A recent study published in Alzheimer's & Dementia: The Journal of the Alzheimer's Association found that a new diet could significantly reduce one's risk of Alzheimer's disease. Known as the Mediterranean-DASH Intervention for Neurodegenerative Delay (MIND) diet, the eating regimen consists of 15 components and combines elements of a traditional Mediterranean diet with Dietary Approaches to Stop Hypertension (DASH). Researchers found that those who adhered to the MIND diet reduced their risk of developing Alzheimer's disease by as much as 35 percent.
"The MIND diet reduced Alzheimer's by as much as 35%."
A team from the Rush University Medical Center in Chicago analyzed the eating habits of 923 Chicago residents. All participants were between ages 58 and 98 and part of an ongoing cognitive health study called the Rush Memory and Aging Project. All participants completed food questionnaires between the years of 2004 and 2013. These surveys were used to determine how closely participants followed either the Mediterranean, DASH or MIND diet. Adherence to these diets was then compared with instances of Alzheimer's disease.
The team found that the MIND diet was the only of the three to reduce one's risk of Alzheimer's if it was moderately adhered to. When closely followed, the Mediterranean diet lowered risk by 54 percent, MIND lowered risk by 53 percent and DASH lowered risk by 39 percent. However, neither the Mediterranean nor the DASH diets provided protection against Alzheimer's disease when they were only adhered to moderately.
What is the MIND diet?
Researchers believe one of the advantages of the MIND diet is that it's easy to follow and doesn't require rigid guidelines to be effective in lowering the risk of Alzheimer's. The diet places a particular emphasis on berries, which have long been lauded for their benefits to cognitive function. Of the 15 components of the diet, 10 are considered brain-healthy food groups, whereas the other five are unhealthy.
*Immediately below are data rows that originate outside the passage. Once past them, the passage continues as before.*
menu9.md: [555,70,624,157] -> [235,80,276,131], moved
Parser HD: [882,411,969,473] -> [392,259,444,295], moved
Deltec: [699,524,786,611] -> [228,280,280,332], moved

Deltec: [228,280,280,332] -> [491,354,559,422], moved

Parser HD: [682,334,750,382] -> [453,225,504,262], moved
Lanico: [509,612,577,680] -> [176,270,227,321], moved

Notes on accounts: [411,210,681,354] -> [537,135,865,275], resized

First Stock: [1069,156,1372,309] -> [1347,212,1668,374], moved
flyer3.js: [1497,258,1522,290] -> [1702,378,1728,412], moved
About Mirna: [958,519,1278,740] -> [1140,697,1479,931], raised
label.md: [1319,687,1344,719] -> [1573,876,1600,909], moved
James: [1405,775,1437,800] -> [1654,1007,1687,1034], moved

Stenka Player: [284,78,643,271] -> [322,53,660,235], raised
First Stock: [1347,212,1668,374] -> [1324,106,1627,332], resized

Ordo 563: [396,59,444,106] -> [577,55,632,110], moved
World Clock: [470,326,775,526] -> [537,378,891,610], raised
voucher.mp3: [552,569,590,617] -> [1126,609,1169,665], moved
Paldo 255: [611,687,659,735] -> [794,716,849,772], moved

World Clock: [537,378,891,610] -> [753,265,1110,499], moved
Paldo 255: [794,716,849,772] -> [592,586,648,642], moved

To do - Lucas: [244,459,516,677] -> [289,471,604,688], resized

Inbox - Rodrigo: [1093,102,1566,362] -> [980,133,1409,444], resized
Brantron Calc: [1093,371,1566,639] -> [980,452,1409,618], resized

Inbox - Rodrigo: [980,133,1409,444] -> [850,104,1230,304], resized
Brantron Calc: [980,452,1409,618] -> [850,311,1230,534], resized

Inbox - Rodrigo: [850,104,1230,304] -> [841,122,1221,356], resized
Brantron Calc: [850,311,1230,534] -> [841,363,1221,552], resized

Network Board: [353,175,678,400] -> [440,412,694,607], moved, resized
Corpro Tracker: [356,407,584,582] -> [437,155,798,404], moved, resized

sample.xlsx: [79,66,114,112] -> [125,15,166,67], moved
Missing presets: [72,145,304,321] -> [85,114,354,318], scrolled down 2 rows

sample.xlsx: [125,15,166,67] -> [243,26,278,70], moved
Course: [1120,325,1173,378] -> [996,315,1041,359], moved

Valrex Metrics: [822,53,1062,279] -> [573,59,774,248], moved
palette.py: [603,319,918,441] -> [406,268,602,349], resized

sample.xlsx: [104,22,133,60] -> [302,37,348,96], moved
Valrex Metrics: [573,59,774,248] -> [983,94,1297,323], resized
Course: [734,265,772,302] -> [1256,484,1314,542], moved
The brain-healthy foods are nuts, wine, poultry, olive oil, fish, whole grains, berries, beans, leafy greens and other vegetables. The unhealthy foods include red meats, fried foods, pastries and desserts, cheese and butter and margarine. The MIND diet centers around the idea of limiting these unhealthy foods, while consuming the brain-healthy foods on a daily and weekly basis. Guidelines include a daily serving of nuts, salad, another vegetable and a glass wine, beans every other day and at least one serving of fish per week. The diet recommends poultry and berries be consumed at least twice a week. The research suggests that the longer you follow the MIND diet, the more you will be protected against Alzheimer's disease.
The study's lead author and Rush nutritional epidemiologist Dr. Martha Clare Morris told Medical News Today, "The dietary components of the MIND diet are also the foundations of the Mediterranean and DASH diets – both of which have been found through randomized controlled trials to have many cardiovascular benefits. It is hard to come up with a potential downside to adopting these dietary habits."